This documentation concerns version 1.3.2_dynamic_ip of yarbu and is available as archived html1 , pdf2 , postscript3 or online4
It is possible that you have been using computers for years without ever entering the situation where you loose precious data through accidental deletion, malicious action or hardware failure. Then again, if that were the case you would probably not be reading this. If you have been the victim of data loss, my commiserations. Now, never let it happen again!
This project is, as the name suggests, another backup / restore utility based around the well known powerful rsync programme5 . It is designed to act as a server on a dedicated backup machine that will periodically backup a set of remote clients in a robust, transparent manner. To download and install the latest version, please see the project download area6 of sourceforge.
As depicted in figure 1 the backup server contacts various clients. These clients can be hetrogeneous and can be servers for other machines. The example below indicates a PC (Linux) client, a SUN Solaris client and a Linux machine acting as a SAMBA server for other Windows PCs all being backed up by a central backup server running yarbu.
|
|
The concept of rotating snapshot like backups is nothing new. Much of this script is inspired by some of the work done by Mike Rubel7 and others. A list of alternative scripts and projects can be found in the section Contributed codes8 . For a number of reasons I have found a number of (minor) issues that these scripts do not all tackle. It is my aim for this project to fullfill the following criteria:
There are naturally a number of different ways of approaching the problem of backing up a directory. In general we would like to be able to restore the state of every file within a certain directory on a machine exactly as they were at a given time in the past. This means preserving the ownership, time stamps, permissions and other attributes of files or symbolic links and archiving all these files in some easily recoverable place.
Traditional backup systems are based upon tape drives. With the price of hard disk storage plummeting the cost benefit of different storage media has changed dramatically. Since a good automated tape drive costs many thousands of pounds, despite the ultimately lower cost of the media, hard disks still offer a cheaper storage option for medium sized institutions (hundreds of machines) with the bonus of essentially instant access to the required data.
Ideally we wish the backup system to be as divorced from the detail of the clients as possible. We do not want to have to install packages on the client machines since this can become an administrative nightmare. Far better is to treat the client machines as “dumb” since this allows all the logic to be centred on the server.
This project is initially aimed at a small to medium sized installation of machines, tens of machines rather than hundreds. It is assumed that these machines are connected to a reliable local area network and are nominally available 24 hours a day 7 days a week.
Configuration for this backup system is based around familiar, simple configuration files which are essentially just a list of parameter, value pairs. It is deliberately designed to be straightforward. If you wish to do weird and wonderful things with your backup strategy, your backup strategy is probably flawed. For example, the following configuration file will backup the /home directory of a machine called “apples” to a local directory /backups on the backup server.
SOURCE=apples:/home
TARGET=/backups |
Aside from configuring root SSH access that is all the configuration that is required.
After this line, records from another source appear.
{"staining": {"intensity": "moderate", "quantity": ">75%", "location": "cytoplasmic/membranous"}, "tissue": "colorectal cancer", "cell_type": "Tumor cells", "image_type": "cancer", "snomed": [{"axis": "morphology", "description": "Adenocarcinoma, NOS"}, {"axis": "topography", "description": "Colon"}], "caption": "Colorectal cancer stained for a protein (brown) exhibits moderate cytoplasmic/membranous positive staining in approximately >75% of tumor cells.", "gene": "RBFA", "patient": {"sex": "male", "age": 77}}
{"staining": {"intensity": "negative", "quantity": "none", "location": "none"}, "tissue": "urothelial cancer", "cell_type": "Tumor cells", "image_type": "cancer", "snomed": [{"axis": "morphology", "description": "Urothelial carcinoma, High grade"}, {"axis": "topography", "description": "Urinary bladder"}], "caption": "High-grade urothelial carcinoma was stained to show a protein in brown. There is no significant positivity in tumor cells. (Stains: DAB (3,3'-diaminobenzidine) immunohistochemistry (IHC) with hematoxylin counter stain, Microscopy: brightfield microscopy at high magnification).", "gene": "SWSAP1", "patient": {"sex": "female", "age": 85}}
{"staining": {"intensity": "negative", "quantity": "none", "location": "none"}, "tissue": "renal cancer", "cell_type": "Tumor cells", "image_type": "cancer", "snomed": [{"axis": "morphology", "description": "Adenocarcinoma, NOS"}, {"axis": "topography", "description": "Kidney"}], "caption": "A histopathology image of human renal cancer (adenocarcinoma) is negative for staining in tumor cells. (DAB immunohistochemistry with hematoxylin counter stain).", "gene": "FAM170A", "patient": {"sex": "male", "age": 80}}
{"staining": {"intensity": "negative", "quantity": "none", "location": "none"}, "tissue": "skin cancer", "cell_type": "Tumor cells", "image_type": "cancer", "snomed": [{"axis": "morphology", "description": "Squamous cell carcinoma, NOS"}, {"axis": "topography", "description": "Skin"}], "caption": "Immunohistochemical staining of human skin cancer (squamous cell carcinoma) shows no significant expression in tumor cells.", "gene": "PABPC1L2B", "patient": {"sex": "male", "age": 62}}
If you have downloaded and installed the rpm version of the software, adding the above file as (say) /etc/yum/conf/apples.conf is all you need to do to get rolling hourly backups.
While the configuration is simple, it could be argued that it is too simple. Most of the time a set of machines will be configured in a similar manner. It would be good to have a master configuration file which could include placeholders, and a separate file that gives a list of parameters (for example a set of host names). Alternatively one might want a single, heirachial type of configuration file in the manner of Apache. Implementing such a system would of course severely complicate the code and be fiendishly difficult to implement using just bash commands.
Another issue is one of reliability. It would be nice if unreliably connected machines could also be handled easily. An example of a machine that is unreliably connected could include a laptop or desktop that is switched off at the end of the day. In keeping with the idea of the dumb client, we would need to place the logic and machinery for this in the backup server. This means the backup server would have to regularly monitor (through ‘ping’ probably) the state of all the client machines. At the moment if a machine misses a daily backup it is simply not done. Clearly an unsatisfactory situation.
One should realise that it is possible to do disastrous things with this script. Implicit is the assumption that the backup server is “friendly”, in other words trusted. Since the backup server requires password-less root access to the clients compromising the backup server allows the potential compromising of the client servers.
As an initial proof of concept this project is rapidly maturing. A number of issues regarding ease of use and more complex interaction have arisen however that will cause this project to branch to a higher main version number relatively soon. The 1.1.x branch should now be considered as discontinued.
The current branch 1.2.x is now stable and does what was originally envisaged. Like much software development one only really knows what is wanted when the finished products limitations become evident. The roadmap for the 1.2.x branch is as follows.
It is fairly clear now that the original design aims of making the script bash only and system independent are somwhat conflicting. For this reason new versions will be scripted in Python.
The author, Dr. Edward Grace, is based at Imperial College London researching optical data storage techniques. His home page9 contains more information about this research and other projects.